But this novel falters for several reasons. For one, the three principle characters, Jacob, Orito Abigawa, and a Japanese translator named Ogawa, are all paper-thin; flat characterisation can be used in exceptionally wonderful ways, but in this long historical novel, it’s hard to care about the fate of these people. Mitchell tries to draw the reader in by expressing these characters’ thoughts in italics, but this device ultimately feels forced and awkward. Many of the minor characters, however, are wonderful, particularly Dr. Marinus and the crew of the British naval ship The Phoebus, and they effectively upstage the protagonists throughout the narrative.
But the biggest problem is that the novel seems unsure of its own genre. To be fair, this is almost certainly intentional, since Mitchell’s books have often explored different genres: Cloud Atlas, for example, contains narratives that alternately fall under the category of historical fiction, crime/thriller, and science fiction. This genre switching works in Cloud Atlas, however, because each genre is matched to a separate narrative thread. But The Thousand Autumns tries to be everything at once: a historical novel, a romantic melodrama and a gothic thriller. It fails on all counts. The historical detail is undermined by the gothic mysticism, the romantic subplot is rendered both unbelievable and uninteresting by the thin characterisation, and the book fails as a page-turning gothic thriller for the simple reason that it is, at points, an absolute chore to read. Even Mitchell’s usually sparkling prose disappears for hundreds of pages at a time.
This book is a rare misstep by an author who has produced nothing but excellent work thus far. Mitchell, himself, has admitted that he significantly rewrote the book three times, and I believe him, because you can see his effort as you’re reading the novel.

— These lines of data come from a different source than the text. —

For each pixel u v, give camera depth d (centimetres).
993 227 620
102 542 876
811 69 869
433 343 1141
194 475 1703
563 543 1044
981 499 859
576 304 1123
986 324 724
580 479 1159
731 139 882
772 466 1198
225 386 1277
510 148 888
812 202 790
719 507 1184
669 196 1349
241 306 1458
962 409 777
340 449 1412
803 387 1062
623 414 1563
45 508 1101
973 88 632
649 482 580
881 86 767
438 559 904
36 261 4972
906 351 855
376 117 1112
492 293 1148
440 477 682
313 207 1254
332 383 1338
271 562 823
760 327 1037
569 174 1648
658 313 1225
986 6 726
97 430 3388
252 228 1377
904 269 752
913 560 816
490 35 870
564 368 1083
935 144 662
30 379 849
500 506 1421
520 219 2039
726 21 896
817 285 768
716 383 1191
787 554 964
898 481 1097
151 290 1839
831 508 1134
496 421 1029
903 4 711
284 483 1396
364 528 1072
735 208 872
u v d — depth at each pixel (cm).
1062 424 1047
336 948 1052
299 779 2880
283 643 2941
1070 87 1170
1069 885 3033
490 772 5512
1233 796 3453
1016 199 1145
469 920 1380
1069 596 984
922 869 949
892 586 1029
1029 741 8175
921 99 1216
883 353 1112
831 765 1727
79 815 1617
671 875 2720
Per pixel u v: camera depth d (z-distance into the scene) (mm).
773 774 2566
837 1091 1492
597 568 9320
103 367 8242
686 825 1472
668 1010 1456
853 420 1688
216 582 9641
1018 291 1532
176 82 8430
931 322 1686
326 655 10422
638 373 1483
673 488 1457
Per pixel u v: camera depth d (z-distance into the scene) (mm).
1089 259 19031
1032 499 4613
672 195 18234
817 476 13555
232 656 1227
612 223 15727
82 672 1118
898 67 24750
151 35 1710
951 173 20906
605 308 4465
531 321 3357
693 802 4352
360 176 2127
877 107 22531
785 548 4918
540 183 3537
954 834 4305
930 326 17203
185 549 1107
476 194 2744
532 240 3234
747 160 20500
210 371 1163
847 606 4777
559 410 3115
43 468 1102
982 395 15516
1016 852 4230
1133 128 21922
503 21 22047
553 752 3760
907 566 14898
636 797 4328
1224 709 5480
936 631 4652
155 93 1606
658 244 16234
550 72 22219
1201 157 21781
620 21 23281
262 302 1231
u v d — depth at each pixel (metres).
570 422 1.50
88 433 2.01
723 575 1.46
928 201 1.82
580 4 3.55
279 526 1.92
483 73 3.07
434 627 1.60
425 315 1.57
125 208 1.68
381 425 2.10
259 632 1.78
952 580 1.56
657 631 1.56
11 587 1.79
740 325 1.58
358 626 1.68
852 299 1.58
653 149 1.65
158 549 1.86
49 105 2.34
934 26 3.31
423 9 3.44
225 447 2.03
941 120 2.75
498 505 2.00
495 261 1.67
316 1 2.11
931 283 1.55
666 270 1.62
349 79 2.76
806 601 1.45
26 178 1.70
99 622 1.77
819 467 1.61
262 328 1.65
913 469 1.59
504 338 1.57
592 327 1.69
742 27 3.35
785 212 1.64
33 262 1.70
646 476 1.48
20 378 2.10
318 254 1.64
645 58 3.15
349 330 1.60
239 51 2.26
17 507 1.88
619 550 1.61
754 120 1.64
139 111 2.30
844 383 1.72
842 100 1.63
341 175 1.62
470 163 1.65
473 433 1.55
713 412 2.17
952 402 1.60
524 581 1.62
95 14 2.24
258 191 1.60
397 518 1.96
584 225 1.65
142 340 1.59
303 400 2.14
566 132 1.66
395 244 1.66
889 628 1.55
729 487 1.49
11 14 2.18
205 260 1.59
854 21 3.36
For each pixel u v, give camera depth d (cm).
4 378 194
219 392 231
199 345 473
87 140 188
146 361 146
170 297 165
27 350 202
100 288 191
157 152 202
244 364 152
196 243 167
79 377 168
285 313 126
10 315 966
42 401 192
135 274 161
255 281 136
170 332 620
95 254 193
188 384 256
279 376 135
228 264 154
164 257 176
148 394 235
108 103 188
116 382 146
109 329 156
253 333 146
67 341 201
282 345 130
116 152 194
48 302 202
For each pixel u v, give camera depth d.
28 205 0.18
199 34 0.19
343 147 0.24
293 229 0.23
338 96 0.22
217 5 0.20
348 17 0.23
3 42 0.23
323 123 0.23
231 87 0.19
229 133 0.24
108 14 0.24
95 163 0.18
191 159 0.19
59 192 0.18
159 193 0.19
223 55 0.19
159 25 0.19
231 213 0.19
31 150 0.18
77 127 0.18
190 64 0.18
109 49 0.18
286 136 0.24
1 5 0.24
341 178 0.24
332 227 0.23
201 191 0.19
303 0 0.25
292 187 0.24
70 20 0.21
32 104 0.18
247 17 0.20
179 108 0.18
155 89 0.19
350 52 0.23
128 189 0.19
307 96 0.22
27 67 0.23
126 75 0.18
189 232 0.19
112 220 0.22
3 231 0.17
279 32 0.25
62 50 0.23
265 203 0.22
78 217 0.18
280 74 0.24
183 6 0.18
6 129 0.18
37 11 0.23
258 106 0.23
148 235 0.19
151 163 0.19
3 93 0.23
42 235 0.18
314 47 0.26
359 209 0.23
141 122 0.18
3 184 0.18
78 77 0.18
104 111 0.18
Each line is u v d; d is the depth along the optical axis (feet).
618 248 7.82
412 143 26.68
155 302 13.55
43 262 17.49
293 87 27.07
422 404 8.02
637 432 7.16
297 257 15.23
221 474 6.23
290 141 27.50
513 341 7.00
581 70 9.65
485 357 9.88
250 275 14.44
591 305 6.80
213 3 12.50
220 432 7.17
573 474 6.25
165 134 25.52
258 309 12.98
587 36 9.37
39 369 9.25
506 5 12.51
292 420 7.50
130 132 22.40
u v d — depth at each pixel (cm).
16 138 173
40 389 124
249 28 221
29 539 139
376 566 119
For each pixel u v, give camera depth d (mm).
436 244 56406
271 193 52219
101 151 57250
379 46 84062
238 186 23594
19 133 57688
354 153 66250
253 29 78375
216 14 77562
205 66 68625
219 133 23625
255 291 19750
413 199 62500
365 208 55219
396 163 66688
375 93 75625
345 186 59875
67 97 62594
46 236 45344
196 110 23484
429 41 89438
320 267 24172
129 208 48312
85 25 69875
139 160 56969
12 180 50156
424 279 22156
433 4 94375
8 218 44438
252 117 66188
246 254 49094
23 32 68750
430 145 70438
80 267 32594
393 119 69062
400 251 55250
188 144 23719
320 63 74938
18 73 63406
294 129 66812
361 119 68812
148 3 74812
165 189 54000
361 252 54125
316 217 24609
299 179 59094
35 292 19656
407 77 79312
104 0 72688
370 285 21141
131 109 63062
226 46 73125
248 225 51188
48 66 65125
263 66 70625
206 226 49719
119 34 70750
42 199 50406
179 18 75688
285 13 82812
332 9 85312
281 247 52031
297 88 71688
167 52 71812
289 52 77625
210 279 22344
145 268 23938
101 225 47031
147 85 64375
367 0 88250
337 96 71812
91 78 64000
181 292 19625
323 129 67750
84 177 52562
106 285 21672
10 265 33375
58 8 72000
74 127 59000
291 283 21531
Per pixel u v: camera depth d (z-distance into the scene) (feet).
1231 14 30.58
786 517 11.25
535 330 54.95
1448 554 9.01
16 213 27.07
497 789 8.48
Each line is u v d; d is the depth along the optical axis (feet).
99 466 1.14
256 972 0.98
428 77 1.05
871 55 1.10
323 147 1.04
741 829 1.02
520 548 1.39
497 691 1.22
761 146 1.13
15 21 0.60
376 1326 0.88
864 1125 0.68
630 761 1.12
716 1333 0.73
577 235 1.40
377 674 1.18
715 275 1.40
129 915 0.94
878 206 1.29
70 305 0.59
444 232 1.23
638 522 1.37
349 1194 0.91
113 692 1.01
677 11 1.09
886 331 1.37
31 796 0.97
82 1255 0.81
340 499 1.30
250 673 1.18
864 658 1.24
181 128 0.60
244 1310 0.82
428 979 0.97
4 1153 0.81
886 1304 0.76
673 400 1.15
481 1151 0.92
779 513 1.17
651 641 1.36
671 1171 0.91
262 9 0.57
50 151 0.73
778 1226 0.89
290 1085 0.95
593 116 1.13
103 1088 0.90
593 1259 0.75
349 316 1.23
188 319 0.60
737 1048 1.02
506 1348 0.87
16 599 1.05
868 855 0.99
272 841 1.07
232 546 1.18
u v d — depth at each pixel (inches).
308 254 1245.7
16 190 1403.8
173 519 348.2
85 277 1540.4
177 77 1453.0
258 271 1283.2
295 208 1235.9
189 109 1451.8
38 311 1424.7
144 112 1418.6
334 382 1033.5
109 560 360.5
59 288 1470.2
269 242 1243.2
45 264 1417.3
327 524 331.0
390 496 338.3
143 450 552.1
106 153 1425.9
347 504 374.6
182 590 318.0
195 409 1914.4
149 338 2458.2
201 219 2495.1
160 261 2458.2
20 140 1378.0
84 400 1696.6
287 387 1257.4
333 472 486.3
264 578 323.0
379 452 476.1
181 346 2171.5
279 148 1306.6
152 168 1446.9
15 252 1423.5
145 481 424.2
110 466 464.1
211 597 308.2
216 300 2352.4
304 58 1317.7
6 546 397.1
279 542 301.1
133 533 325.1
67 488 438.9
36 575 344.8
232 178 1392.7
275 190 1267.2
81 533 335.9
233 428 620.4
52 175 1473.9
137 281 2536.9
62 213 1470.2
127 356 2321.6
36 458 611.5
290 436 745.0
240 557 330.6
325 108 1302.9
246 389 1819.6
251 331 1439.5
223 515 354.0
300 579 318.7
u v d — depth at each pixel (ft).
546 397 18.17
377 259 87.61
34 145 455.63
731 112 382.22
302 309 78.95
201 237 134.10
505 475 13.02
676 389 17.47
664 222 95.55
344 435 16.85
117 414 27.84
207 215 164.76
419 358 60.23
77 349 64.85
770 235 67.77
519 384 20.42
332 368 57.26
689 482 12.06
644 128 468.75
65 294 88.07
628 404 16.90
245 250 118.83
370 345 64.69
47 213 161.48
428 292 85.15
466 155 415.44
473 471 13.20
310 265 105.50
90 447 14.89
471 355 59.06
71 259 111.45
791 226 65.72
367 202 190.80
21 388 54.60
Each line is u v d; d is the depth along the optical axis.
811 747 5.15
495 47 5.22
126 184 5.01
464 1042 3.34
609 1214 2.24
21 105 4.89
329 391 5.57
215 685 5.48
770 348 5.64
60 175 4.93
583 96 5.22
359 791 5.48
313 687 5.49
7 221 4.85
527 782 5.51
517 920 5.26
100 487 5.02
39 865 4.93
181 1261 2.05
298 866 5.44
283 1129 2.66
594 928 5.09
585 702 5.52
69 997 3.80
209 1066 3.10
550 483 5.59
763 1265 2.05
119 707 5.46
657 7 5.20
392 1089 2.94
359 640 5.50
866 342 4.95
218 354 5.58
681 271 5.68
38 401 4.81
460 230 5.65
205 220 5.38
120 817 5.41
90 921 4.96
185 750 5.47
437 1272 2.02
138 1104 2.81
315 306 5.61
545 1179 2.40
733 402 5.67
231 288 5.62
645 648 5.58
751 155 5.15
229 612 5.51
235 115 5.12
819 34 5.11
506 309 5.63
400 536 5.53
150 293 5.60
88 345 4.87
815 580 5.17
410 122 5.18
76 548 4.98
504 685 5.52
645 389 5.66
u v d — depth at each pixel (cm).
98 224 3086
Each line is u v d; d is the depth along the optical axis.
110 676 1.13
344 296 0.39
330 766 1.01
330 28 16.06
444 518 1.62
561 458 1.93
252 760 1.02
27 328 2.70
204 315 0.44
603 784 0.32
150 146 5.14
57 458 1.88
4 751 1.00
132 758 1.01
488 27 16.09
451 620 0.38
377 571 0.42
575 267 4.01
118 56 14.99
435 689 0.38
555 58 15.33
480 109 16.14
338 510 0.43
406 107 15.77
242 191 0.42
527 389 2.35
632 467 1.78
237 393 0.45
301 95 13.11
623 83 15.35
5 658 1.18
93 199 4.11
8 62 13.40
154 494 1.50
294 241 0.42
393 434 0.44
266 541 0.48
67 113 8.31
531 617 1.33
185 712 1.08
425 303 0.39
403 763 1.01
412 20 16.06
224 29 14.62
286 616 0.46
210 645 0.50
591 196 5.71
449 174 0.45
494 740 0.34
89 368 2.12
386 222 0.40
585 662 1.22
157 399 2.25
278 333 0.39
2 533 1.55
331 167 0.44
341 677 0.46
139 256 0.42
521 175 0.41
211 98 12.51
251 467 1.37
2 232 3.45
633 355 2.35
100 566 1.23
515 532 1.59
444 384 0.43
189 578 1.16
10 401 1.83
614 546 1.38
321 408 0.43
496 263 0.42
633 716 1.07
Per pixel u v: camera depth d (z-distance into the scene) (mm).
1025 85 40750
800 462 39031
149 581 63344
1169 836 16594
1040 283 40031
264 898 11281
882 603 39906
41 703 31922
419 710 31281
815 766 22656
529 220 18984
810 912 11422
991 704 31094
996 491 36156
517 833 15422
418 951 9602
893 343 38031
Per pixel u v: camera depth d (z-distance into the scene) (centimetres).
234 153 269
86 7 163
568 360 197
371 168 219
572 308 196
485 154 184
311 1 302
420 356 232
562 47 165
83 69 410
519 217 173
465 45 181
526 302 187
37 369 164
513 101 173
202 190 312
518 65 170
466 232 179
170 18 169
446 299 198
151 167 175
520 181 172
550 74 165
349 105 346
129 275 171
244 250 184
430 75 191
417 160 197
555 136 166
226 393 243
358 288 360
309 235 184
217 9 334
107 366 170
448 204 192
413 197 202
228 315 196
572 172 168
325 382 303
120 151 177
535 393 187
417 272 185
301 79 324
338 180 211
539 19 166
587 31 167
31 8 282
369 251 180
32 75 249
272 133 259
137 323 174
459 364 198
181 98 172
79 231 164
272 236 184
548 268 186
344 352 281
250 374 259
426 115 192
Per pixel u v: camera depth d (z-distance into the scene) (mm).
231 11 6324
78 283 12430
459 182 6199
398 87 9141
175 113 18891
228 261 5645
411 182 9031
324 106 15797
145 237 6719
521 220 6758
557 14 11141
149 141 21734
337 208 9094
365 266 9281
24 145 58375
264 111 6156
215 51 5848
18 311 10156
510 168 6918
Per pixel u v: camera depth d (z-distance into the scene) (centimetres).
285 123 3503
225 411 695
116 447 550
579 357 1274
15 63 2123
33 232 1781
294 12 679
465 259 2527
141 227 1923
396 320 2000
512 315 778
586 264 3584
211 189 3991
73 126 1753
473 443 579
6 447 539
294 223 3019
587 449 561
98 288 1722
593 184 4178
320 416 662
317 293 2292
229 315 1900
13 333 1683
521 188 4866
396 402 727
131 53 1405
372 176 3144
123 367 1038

But this, of course, is the problem: the whole point of working and reworking prose is to give it the illusion of being effortless.
Despite its fantastic setting and the interesting historical source material it uses (largely drawn from Hendrik Doeff’s Recollections of Japan, which I am now keen to read), the languorous temporal duration suggested by the title The Thousand Autumns of Jacob de Zoet may unintentionally evoke the endurance-testing experience of reading Mitchell’s newest novel.